Throughout the rest of the offseason, and maybe sprinkled during the regular season, we’ll highlight some basic football X’s and O’s for those new and still learning about the game. So when we talk about these ideas in our film breakdowns, readers will have a clearer understanding of what we’re discussing.
If there’a an idea/concept/scheme you’d like us to explain, let us know in the comments below.
One Gap Vs Two Gap
You hear us talking a ton about the evolution of the Pittsburgh Steelers’ defense. Changes made in coverage and throughout the front, the latter being a switch from one-gapping to two-gapping.
So what’s the difference between the two?
Two-gapping was the Steelers’ old philosophy. Not to say they don’t do it at all today – they do – just not nearly as often. That was a mindset of the defensive linemen occupying two gaps, taking on blocks, and letting the linebackers run free.
Take this example from 2012. Watch Steven McLendon over the Jets RG, #65, in this clip. He’s creating space between him and the blocker and moves with the back. When the runner starts to his left, McLendon moves down with him, and when the back cuts back, McLendon shifts his gap with the ball carrier to make the tackle. McLendon has the A and B gaps here. Two gaps he’s covering, hence the phrase “two-gapping.”
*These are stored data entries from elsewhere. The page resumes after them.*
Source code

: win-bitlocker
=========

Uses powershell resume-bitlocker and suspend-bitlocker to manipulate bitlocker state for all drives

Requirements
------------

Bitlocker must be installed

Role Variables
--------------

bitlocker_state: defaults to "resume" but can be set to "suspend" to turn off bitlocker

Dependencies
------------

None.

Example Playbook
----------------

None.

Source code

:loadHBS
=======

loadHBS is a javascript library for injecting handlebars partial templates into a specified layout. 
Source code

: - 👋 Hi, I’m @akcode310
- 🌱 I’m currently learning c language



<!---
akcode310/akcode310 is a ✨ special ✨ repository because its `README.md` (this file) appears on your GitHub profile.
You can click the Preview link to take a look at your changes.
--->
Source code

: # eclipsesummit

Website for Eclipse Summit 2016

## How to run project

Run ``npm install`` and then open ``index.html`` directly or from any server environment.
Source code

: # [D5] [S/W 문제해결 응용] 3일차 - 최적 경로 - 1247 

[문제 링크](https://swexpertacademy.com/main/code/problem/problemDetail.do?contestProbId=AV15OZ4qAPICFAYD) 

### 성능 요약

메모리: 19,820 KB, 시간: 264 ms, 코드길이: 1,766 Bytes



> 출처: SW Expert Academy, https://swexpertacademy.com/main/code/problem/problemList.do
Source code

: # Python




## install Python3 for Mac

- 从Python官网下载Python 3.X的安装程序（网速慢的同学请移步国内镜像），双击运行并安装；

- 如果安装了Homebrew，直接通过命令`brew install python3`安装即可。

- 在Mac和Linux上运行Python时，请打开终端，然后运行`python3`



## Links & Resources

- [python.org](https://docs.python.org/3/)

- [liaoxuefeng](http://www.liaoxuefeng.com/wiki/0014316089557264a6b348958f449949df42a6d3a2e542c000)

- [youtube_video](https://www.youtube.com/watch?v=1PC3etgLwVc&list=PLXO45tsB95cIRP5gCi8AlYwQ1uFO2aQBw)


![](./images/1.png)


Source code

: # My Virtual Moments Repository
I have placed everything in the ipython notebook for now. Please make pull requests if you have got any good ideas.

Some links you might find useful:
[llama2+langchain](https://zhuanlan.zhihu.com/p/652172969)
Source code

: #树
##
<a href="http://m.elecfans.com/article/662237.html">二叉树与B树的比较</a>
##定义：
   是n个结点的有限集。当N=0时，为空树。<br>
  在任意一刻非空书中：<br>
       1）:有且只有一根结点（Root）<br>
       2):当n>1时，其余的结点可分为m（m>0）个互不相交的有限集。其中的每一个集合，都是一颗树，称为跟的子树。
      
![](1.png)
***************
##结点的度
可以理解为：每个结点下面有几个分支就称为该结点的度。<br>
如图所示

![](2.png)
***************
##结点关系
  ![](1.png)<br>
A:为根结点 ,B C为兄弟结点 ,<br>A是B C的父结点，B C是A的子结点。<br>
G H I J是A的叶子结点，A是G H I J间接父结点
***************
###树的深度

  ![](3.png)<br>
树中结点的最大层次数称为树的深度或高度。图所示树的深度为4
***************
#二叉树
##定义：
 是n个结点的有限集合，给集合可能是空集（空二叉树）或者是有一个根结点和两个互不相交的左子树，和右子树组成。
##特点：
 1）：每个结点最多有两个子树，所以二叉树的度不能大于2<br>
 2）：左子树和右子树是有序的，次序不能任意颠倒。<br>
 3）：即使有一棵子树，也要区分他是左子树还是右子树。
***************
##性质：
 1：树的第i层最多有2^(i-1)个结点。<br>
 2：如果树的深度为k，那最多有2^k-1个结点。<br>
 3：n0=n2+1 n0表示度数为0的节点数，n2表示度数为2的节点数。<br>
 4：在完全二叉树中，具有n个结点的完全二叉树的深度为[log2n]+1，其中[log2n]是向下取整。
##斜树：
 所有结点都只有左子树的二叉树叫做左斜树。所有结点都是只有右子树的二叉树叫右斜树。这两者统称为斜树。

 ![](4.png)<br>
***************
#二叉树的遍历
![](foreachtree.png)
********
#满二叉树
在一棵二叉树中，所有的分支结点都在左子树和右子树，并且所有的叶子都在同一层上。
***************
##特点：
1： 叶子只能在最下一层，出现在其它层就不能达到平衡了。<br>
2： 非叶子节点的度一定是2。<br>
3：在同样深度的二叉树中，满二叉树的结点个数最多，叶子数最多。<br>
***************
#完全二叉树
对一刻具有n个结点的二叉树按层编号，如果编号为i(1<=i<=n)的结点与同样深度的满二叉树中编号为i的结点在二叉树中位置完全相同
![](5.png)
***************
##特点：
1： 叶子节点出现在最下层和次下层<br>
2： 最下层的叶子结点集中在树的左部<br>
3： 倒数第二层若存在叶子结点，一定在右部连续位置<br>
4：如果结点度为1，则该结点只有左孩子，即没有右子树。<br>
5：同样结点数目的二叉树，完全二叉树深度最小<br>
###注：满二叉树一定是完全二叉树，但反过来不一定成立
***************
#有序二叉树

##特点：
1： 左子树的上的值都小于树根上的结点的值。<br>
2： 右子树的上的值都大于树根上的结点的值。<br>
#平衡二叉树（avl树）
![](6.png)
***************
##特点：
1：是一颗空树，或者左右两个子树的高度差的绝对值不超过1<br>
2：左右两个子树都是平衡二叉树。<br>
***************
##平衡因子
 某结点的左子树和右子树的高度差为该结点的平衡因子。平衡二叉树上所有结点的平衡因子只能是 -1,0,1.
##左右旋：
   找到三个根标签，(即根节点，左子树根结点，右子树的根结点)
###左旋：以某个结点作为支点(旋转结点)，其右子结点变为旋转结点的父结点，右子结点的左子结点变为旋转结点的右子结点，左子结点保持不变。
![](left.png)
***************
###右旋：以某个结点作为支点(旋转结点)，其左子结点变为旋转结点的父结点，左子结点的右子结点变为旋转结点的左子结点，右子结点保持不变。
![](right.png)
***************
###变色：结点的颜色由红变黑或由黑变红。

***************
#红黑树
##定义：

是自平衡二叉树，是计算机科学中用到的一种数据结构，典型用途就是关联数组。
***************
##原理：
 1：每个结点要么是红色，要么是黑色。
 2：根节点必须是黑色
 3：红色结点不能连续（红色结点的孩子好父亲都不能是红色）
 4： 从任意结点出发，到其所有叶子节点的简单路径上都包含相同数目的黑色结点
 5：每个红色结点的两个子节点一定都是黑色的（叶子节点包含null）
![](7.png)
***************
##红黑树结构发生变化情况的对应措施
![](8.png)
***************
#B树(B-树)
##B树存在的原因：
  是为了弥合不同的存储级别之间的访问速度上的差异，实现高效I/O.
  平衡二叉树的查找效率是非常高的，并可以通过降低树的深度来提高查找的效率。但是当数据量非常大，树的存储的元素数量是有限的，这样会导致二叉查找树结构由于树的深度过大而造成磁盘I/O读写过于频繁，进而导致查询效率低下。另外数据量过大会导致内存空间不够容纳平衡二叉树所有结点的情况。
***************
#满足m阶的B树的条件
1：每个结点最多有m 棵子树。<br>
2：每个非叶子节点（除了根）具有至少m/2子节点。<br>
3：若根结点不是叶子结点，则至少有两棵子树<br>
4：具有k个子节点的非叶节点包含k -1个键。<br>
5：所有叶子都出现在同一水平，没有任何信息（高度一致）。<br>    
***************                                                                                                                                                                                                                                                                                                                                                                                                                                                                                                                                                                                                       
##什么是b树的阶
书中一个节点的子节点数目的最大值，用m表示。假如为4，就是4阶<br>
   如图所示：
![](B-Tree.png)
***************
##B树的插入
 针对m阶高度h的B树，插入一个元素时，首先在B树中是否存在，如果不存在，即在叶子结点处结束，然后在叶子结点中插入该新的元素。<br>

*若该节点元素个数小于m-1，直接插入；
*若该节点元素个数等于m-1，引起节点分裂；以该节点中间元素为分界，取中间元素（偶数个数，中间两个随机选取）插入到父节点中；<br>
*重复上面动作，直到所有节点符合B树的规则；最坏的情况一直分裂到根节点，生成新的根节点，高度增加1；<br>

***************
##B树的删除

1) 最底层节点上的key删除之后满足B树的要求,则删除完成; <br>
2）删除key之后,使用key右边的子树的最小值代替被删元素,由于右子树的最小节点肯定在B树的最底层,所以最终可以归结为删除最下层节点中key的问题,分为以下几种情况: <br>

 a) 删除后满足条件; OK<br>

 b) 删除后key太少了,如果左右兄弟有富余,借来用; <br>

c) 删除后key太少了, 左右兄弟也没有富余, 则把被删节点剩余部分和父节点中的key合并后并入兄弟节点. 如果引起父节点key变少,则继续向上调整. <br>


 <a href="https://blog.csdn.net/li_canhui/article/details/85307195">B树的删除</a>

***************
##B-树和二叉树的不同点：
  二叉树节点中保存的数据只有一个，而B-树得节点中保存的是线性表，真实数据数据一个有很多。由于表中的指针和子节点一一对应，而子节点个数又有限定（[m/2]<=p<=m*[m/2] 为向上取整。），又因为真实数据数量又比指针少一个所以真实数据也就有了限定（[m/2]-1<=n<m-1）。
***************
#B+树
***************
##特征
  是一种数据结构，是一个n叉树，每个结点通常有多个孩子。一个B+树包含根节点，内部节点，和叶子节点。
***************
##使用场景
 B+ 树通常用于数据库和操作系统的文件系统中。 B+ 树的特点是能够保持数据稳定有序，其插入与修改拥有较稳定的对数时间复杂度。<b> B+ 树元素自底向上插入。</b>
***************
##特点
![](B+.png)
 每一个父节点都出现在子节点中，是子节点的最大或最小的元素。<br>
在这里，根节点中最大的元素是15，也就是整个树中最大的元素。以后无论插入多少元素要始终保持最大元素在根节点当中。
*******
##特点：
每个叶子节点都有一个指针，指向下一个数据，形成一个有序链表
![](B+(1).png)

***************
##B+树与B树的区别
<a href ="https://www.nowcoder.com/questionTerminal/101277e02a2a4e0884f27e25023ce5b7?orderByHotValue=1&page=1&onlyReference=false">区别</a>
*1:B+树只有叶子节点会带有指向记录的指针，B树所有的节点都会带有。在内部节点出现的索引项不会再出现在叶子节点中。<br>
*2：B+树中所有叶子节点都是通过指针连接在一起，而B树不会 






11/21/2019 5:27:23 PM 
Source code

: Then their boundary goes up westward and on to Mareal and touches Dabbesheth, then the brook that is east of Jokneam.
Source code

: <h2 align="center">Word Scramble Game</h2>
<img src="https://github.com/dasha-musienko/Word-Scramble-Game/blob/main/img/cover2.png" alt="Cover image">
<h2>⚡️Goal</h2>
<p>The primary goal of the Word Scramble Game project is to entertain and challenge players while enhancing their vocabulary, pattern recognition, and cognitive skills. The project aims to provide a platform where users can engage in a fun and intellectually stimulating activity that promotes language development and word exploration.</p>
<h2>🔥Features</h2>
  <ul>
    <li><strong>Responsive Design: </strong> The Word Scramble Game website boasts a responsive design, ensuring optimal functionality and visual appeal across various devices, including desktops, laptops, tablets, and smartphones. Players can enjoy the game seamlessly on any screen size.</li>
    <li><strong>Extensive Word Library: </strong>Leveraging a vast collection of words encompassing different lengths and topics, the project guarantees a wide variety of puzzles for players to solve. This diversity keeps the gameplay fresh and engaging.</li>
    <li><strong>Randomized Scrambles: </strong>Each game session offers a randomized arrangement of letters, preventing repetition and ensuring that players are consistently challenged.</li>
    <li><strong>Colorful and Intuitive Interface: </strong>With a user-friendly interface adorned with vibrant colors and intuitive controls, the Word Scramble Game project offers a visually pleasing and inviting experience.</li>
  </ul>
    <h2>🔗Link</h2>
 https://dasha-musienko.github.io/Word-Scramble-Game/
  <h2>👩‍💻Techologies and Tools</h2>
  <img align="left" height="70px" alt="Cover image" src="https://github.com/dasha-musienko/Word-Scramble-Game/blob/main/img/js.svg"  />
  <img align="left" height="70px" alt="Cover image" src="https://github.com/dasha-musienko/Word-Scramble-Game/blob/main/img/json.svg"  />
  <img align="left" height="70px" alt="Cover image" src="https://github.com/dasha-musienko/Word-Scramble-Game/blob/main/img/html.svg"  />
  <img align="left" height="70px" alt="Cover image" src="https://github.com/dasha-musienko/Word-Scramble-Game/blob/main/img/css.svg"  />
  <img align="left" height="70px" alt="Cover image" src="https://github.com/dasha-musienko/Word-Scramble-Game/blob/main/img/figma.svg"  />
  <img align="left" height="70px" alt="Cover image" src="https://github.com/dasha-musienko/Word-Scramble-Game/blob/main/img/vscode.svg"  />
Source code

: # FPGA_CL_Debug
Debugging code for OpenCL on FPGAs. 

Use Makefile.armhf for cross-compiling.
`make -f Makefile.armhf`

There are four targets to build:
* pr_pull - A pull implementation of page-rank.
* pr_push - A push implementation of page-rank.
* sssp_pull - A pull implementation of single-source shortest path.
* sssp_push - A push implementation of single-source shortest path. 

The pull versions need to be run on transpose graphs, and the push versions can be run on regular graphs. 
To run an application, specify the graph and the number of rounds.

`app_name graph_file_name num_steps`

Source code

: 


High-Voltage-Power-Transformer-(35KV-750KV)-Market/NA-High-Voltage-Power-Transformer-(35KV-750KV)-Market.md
Fast forward to today. Two clips I’ll show from last year. Watch #79 Javon Hargrave here. He is responsible for one gap, the B gap. He shoots it and records the TFL. Here’s a pre-snap look at each gap and who is responsible for it. Devin Bush is responsible for the playside A gap, if the picture is a little unclear.
And here’s a look at the play. Hargrave and Alualu combine for the TFL.
Same here with Stephon Tuitt in Week 1 last season. He is shooting down his gap, as opposed to taking on blocks to free up the linebackers.
That change comes philosophically but also because of the talent level. Nothing against Aaron Smith, Brett Keisel, or Casey Hampton, but Cam Heyward, Stephon Tuitt, and Javon Hargrave are different players. Better athletes, pass rushers, guys whose skillset and strengths would be wasted if they just took on blockers. One-gapping is part of the defense’s overall idea of playing fast, making plays, and stressing blocking schemes. It’s hard to reach block an athletic defensive linemen whose shooting his gap.